Copy each line below in which the string "uncompressed" appears.

==================================================

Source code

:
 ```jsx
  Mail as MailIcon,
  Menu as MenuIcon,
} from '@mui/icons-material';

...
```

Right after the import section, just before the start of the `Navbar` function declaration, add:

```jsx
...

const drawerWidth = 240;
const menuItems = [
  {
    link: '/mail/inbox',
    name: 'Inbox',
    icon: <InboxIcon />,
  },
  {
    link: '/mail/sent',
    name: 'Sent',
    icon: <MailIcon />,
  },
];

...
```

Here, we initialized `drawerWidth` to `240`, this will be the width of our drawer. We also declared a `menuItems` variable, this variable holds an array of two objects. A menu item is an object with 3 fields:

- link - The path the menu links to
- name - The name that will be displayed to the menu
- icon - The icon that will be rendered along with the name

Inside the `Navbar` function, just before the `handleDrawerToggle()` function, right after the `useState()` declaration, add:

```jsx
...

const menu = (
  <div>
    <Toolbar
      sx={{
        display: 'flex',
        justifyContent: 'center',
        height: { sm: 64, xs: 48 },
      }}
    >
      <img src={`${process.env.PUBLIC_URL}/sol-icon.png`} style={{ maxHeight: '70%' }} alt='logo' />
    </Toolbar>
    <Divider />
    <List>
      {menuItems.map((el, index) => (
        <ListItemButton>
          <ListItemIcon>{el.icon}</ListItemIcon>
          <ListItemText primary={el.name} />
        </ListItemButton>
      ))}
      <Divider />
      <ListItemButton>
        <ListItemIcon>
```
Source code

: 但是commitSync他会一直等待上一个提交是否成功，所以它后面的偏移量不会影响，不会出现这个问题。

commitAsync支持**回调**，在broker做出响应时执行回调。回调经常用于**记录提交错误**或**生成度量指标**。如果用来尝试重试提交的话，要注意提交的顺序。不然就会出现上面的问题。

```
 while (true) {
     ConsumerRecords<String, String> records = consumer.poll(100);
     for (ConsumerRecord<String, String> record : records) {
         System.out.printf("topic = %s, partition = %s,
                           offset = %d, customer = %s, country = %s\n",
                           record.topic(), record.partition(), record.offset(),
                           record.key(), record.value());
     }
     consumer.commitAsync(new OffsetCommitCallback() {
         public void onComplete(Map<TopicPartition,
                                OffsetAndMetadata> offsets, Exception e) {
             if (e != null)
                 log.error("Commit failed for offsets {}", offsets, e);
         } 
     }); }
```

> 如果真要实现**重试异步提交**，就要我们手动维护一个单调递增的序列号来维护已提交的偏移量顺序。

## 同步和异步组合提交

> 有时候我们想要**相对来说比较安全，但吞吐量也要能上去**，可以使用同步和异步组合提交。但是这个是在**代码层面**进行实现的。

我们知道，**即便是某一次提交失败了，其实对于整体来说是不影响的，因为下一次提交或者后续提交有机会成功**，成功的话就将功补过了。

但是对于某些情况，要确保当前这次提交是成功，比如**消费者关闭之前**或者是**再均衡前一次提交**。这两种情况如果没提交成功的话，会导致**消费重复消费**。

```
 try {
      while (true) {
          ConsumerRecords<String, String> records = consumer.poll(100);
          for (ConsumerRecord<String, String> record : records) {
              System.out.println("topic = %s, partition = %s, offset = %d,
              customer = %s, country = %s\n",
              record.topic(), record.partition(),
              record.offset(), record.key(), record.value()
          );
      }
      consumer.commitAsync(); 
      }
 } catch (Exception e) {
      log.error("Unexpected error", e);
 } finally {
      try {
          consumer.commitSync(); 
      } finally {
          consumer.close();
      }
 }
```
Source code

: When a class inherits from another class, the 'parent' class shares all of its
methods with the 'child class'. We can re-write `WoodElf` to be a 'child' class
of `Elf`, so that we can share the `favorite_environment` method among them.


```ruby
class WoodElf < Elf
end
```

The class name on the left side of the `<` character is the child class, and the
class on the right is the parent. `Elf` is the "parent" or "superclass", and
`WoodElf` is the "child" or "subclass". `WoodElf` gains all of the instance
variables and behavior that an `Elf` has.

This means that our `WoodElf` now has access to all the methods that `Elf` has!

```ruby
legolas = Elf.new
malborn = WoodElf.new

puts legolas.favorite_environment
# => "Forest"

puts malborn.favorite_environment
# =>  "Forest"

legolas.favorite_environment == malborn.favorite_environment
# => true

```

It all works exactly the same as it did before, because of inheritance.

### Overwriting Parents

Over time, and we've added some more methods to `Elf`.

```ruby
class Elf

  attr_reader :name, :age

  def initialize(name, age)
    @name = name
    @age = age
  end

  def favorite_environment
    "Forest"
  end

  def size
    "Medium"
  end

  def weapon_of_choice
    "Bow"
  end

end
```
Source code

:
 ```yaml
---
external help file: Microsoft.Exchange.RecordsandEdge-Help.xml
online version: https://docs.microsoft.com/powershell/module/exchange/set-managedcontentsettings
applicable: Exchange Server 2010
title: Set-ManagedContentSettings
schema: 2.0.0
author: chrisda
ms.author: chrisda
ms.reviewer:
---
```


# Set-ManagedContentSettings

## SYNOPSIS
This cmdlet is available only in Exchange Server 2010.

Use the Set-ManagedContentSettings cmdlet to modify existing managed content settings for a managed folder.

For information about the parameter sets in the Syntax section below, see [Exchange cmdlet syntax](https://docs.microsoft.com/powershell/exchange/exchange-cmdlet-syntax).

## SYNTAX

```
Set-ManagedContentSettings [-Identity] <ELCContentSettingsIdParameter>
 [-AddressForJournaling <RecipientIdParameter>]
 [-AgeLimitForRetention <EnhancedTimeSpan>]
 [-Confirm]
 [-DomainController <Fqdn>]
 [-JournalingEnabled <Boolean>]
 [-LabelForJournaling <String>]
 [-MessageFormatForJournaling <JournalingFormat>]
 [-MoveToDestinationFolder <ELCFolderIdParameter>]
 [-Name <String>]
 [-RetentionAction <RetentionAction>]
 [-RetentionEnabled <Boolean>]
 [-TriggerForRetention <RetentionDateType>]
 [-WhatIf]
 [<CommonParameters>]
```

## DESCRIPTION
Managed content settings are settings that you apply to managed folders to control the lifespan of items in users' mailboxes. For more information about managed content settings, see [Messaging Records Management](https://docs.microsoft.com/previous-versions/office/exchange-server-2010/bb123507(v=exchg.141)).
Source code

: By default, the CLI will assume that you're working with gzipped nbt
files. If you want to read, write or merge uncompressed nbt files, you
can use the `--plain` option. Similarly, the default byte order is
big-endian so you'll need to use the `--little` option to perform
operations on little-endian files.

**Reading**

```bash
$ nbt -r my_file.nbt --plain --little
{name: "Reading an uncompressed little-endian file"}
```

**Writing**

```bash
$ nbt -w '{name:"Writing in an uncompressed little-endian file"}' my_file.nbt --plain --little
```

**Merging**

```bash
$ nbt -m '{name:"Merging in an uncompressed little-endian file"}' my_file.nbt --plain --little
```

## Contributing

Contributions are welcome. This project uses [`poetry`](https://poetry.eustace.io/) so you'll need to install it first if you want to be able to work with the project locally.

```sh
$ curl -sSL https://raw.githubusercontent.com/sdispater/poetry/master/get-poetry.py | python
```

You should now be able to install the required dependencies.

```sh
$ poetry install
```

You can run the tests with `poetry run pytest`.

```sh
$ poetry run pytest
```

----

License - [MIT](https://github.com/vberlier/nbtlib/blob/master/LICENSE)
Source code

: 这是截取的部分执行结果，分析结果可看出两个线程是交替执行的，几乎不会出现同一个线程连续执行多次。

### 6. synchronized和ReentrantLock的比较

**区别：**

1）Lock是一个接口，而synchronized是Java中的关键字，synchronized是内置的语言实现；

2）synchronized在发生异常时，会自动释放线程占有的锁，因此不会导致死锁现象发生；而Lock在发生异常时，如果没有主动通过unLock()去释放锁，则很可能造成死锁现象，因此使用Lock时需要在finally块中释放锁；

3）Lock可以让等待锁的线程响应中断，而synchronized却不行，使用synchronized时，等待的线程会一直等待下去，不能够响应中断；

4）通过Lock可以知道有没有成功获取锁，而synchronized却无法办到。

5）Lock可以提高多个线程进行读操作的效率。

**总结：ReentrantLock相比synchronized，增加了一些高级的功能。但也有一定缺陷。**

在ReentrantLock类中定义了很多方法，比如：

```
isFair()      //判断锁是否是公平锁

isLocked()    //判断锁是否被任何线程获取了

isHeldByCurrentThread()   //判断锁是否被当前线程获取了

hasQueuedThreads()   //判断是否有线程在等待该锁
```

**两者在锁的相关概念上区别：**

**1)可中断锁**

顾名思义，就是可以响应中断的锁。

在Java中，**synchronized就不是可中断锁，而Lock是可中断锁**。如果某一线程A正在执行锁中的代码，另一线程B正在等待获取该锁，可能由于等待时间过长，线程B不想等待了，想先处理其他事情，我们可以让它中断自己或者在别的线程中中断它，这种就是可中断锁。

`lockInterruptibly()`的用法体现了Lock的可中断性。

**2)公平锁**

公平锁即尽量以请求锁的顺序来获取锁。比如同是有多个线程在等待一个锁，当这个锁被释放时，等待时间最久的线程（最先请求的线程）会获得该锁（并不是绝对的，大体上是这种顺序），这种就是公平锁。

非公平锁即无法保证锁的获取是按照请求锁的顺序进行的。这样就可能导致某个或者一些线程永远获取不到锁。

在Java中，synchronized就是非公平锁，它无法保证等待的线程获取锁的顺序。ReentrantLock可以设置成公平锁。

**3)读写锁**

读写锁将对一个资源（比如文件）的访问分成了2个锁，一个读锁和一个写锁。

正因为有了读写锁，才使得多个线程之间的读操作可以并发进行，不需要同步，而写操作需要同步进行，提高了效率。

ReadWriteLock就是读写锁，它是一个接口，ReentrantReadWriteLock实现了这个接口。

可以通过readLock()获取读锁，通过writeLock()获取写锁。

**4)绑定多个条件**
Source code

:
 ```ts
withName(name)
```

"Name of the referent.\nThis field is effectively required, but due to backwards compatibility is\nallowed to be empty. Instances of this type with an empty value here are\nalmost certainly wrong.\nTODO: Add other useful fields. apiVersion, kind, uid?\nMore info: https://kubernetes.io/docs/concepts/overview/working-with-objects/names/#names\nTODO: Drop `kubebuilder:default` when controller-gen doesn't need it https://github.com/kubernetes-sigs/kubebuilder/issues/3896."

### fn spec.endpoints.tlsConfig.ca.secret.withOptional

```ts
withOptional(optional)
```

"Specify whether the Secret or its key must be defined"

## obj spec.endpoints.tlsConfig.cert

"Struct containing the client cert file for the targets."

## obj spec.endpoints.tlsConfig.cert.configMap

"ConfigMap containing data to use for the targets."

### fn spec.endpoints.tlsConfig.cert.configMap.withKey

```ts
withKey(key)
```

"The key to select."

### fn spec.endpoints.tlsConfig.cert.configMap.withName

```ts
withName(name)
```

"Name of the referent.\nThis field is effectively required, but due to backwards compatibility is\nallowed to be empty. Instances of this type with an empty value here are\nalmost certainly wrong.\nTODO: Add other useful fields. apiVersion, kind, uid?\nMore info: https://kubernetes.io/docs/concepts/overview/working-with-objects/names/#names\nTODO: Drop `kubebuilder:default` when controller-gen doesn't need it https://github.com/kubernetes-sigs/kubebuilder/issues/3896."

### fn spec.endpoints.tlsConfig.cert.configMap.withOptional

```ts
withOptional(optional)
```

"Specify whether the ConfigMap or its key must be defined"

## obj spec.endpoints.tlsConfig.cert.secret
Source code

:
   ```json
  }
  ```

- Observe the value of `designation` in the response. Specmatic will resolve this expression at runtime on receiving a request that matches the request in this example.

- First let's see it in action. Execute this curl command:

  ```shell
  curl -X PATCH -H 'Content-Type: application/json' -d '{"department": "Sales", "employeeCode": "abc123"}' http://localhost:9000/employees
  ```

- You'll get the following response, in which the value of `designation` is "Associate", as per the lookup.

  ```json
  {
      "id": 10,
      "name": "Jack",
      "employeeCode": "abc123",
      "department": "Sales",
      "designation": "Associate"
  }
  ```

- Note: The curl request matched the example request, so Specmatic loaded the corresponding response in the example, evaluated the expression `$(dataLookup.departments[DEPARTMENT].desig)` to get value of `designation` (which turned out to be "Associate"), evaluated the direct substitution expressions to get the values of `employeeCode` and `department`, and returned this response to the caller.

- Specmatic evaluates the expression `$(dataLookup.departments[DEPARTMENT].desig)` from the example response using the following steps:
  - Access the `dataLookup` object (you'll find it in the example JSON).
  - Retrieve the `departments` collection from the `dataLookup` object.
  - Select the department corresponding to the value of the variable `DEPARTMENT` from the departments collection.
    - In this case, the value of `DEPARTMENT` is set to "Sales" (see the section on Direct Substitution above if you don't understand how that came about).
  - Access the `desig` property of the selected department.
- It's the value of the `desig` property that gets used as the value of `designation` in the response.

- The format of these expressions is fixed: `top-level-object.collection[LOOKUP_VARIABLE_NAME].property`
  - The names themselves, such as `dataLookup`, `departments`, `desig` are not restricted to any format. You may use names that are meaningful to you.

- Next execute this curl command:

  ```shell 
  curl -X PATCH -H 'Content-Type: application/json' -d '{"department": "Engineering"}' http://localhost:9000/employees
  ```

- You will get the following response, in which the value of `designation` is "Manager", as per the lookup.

==================================================

Result of this exercise:
files. If you want to read, write or merge uncompressed nbt files, you
{name: "Reading an uncompressed little-endian file"}
$ nbt -w '{name:"Writing in an uncompressed little-endian file"}' my_file.nbt --plain --little
$ nbt -m '{name:"Merging in an uncompressed little-endian file"}' my_file.nbt --plain --little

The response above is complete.